V_{1,2,2,3} means element 1, rotation 2, position (2,3).
We calculate these variables for every rotation of every element placed on every possible position on the board.

Exactly one rotation of an element

Since we have multiple rotations for almost every element, we need to make sure that at most one rotation for given position is selected:

    \begin{gather*} \displaystyle\mathop{\forall}_k \displaystyle\mathop{\forall}_{x,y} R_{k,x, y} = \displaystyle\mathop{\sum}_{r} V_{k, r, x, y} \le 1 \end{gather*}

What’s more, we need to select exactly one placement of an element, which means that we need to select exactly one rotation for particular element:

    \begin{gather*} \displaystyle\mathop{\forall}_k \displaystyle\mathop{\sum}_{x,y} R_{k,x, y} = 1 \end{gather*}

Exactly one element in a position

If we would try to solve the problem right now, we would end up with exactly one rotation of all elements placed on the board, however, these elements would probably land all in the same place. We need to make sure that for every position there is exactly one piece of elements there:

    \begin{gather*} \displaystyle\mathop{\forall}_{x,y} \displaystyle\mathop{\sum}_{k,x,y} V_{k, x, y} = 1 \end{gather*}

Starting position

If we want to solve the riddle for a given starting position, all we need to do is set subset of variables to one, as described in instruction.
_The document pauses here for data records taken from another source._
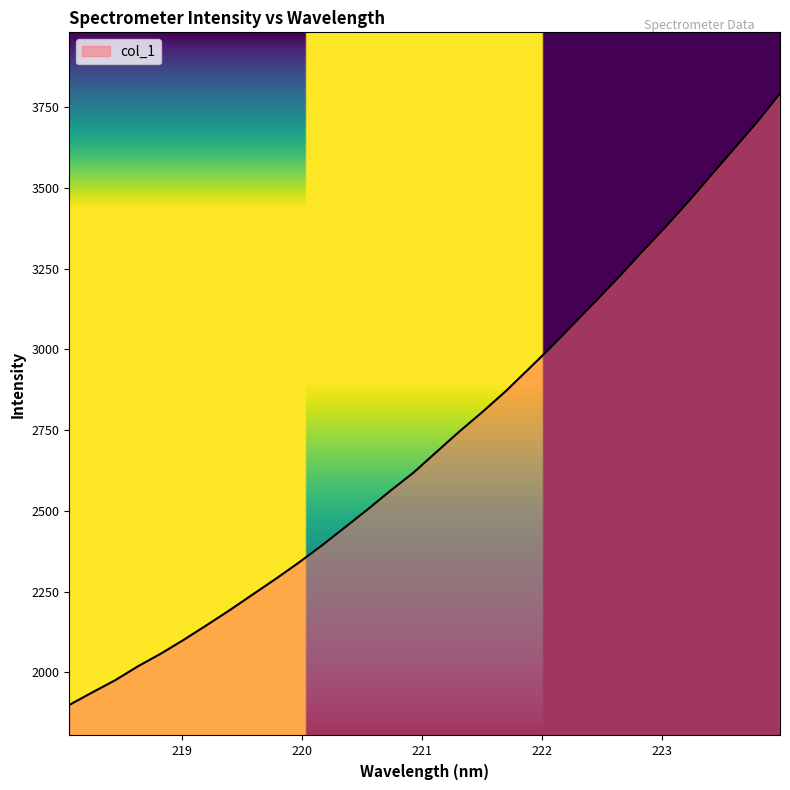

What is the smallest value displayed?

1898.9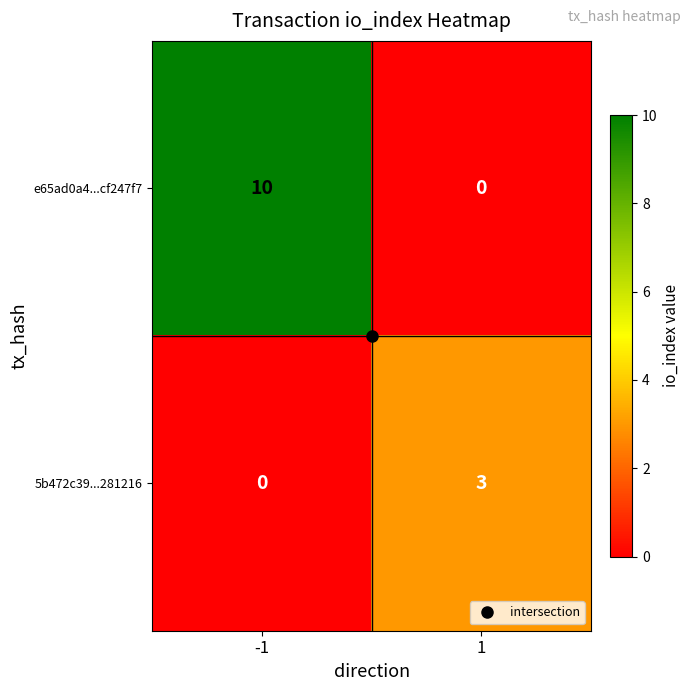

What is the difference between the 5b472c39...281216 values at -1 and 1?

3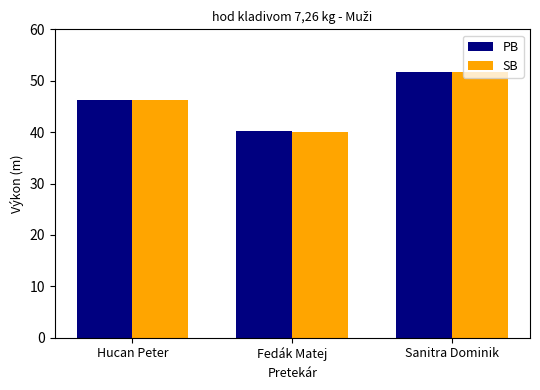

Where is PB nearest to the value 45?

Hucan Peter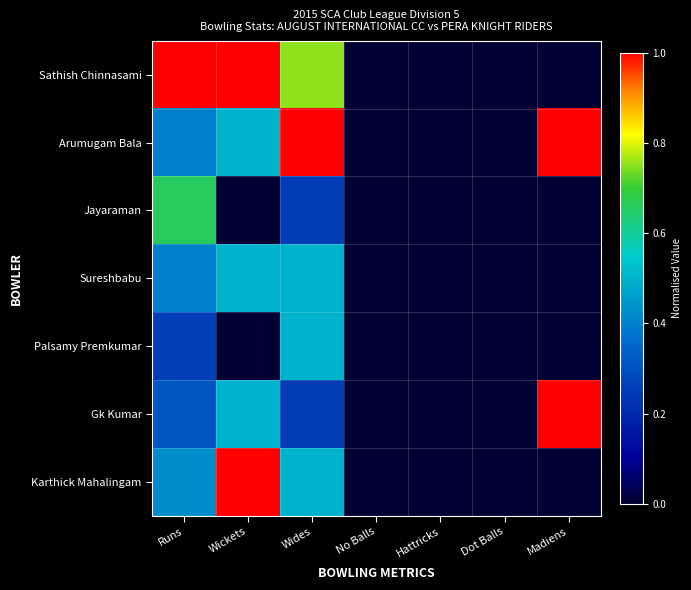

Rank the series by their maximum value, from lowest to highest.

Sureshbabu, Palsamy Premkumar, Jayaraman, Sathish Chinnasami, Arumugam Bala, Gk Kumar, Karthick Mahalingam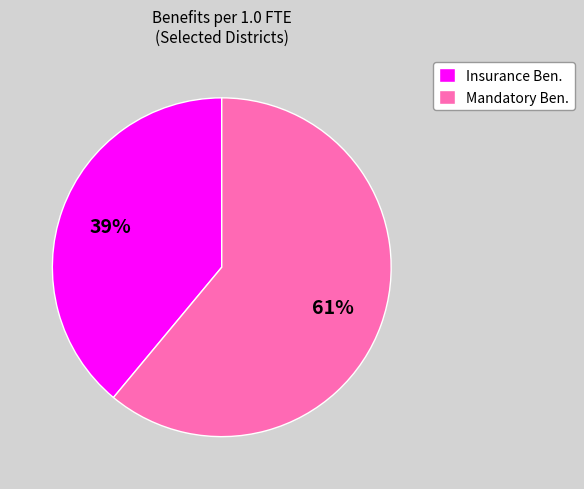

Rank the categories by value from highest to lowest.

Mandatory Ben., Insurance Ben.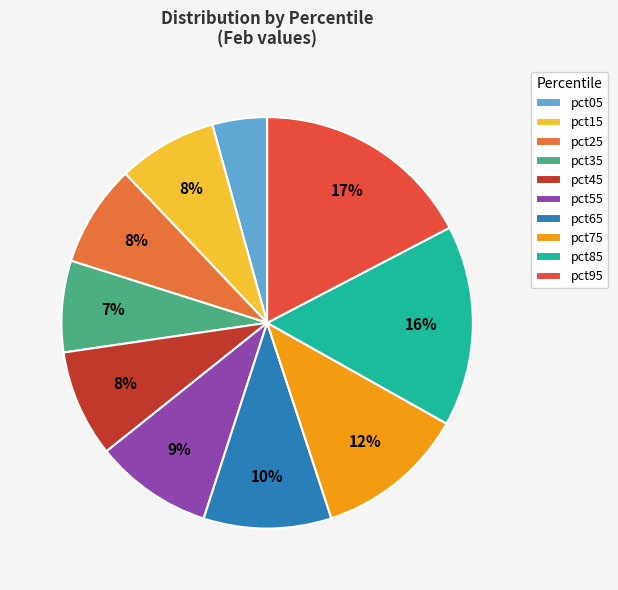

Which category has the biggest portion of the pie?

pct95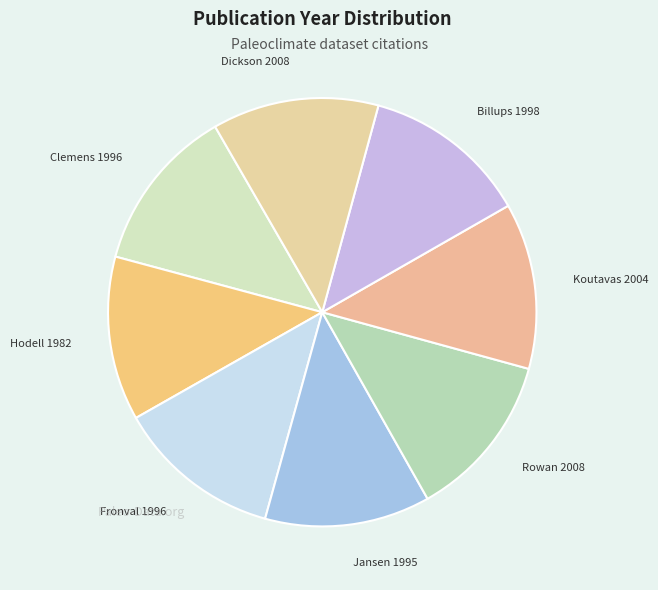

Is it true that Hodell 1982 is 25% of the pie?

False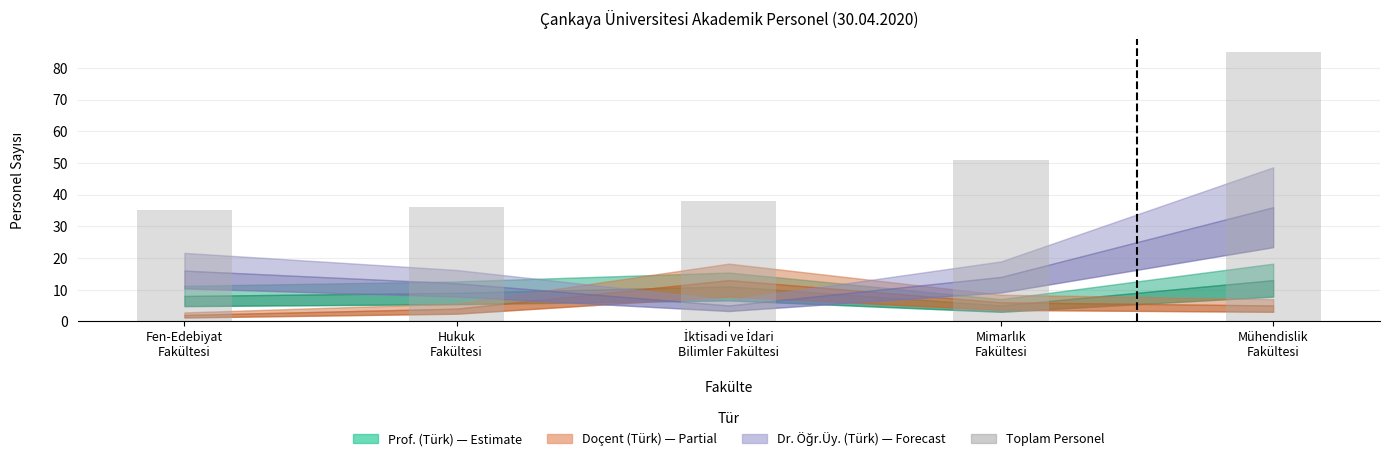

Count the number of categories in the chart.

5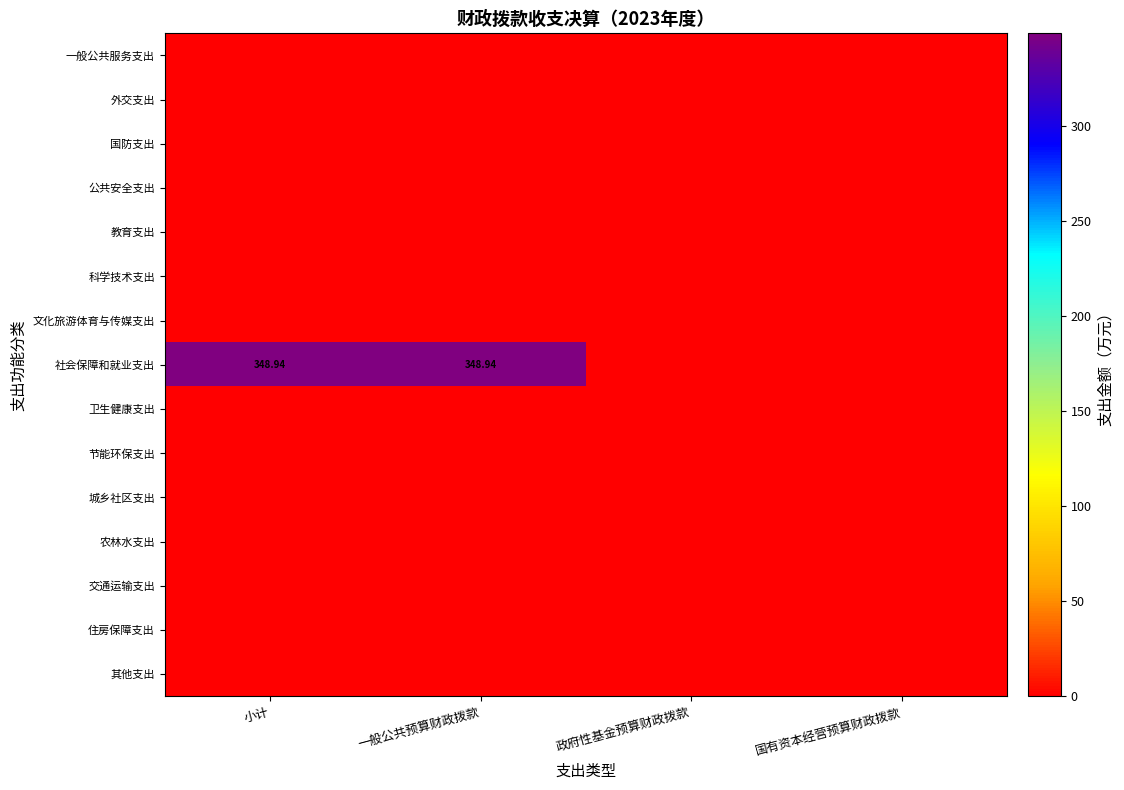

Where is 文化旅游体育与传媒支出 nearest to the value 0?

小计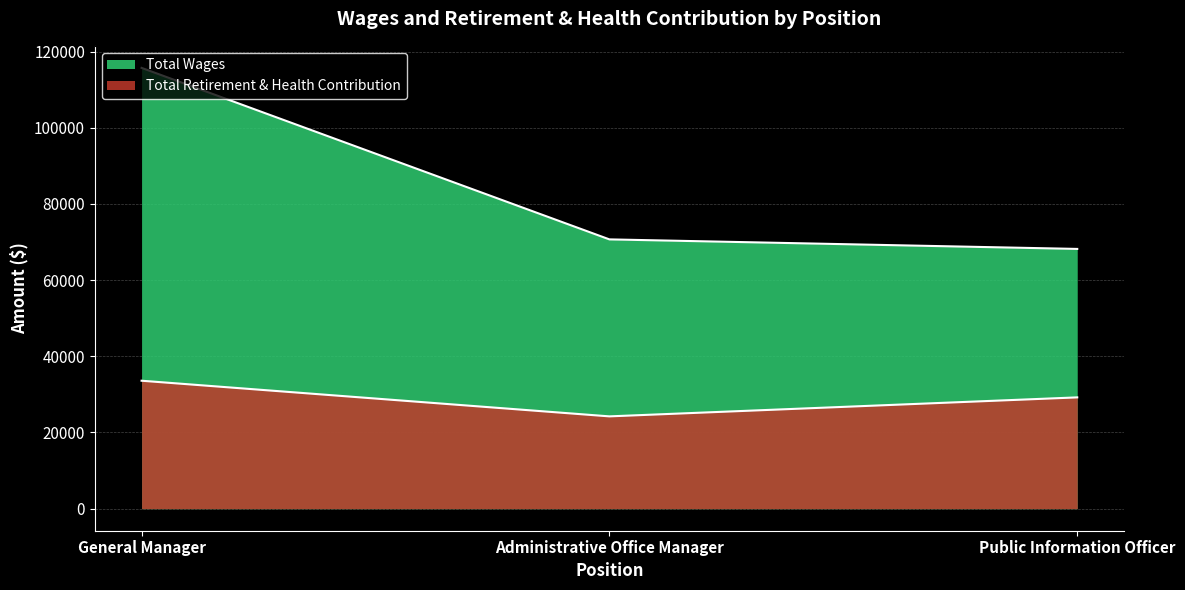

What is the difference between the maximum and minimum values in the Total Retirement & Health Contribution series?

9358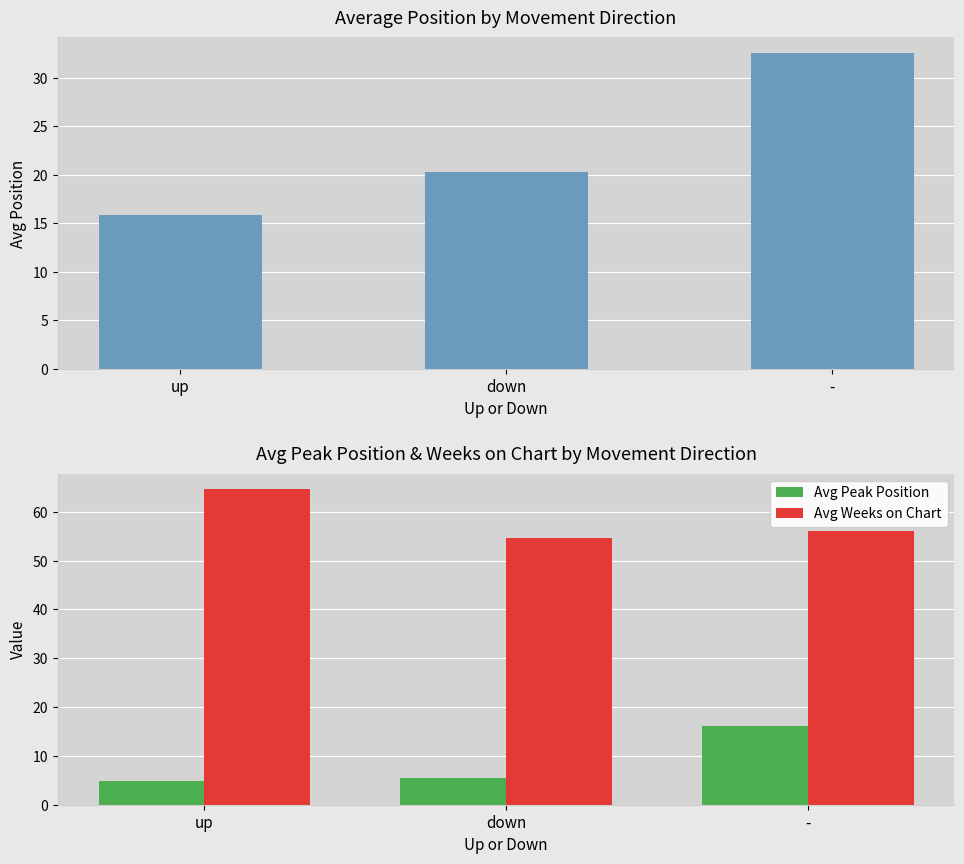

What is the minimum value for Avg Position?

15.9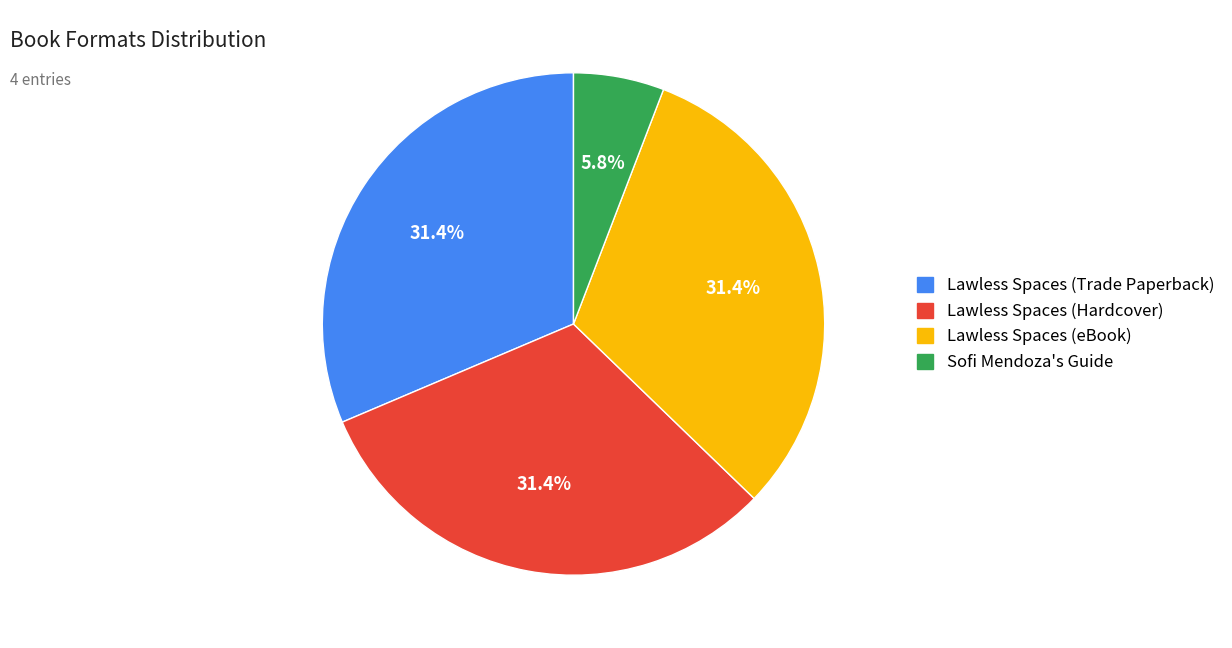

How much of the chart is everything except Sofi Mendoza's Guide?

94.2%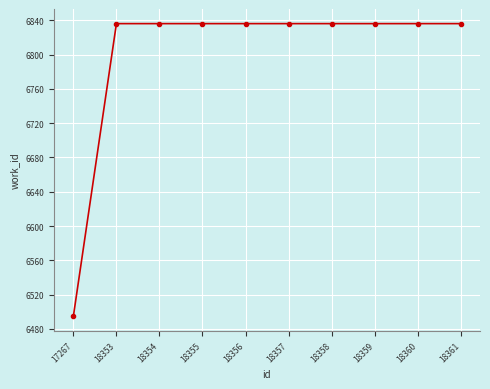

What is the minimum value shown in the chart?

6495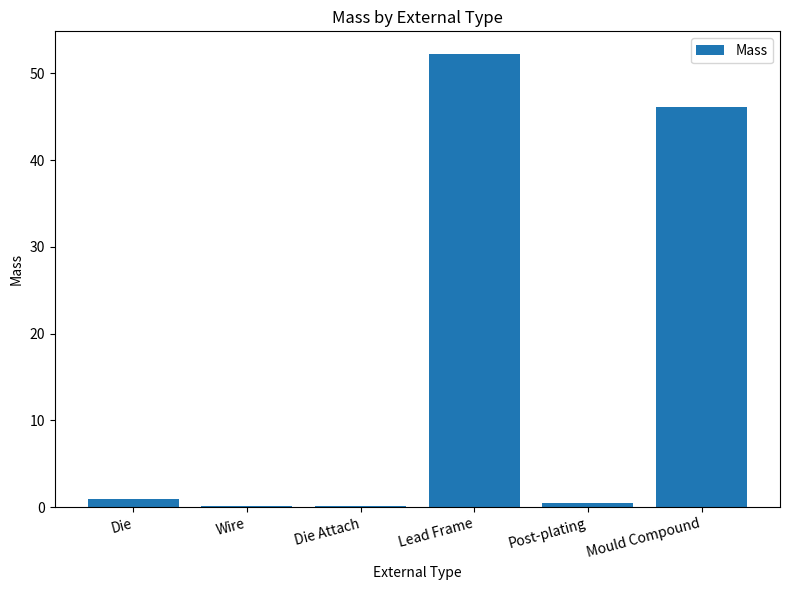

What is the sum of the values at Lead Frame and Mould Compound?

98.4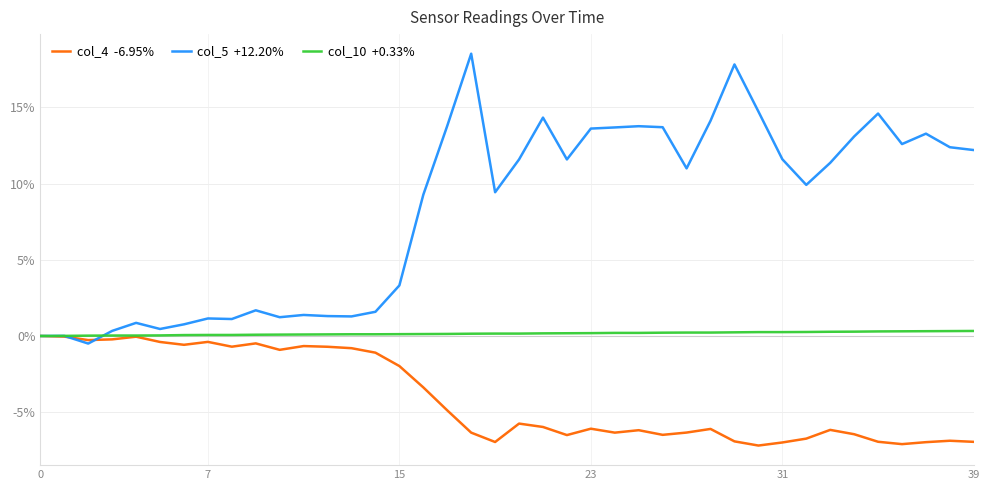

What is the maximum value shown in the chart?

18.5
As we can see, the implementation looks a bit simpler than in previous part. However, this problem is much more difficult than previous one because we have many more variables and much more difficult constraints. During my tests I was able to solve the problem easily when 8 elements were already placed on the board, however, I didn’t get any solution in an hour for a problem with only 4 elements placed on the board as a starting position. You can verify for yourself that this problem is not as easy as it looks like.

Bonus chatter: Lonpos 500 Puzzle is very interesting game. It also has version in 3D space — try to implement it using ILP.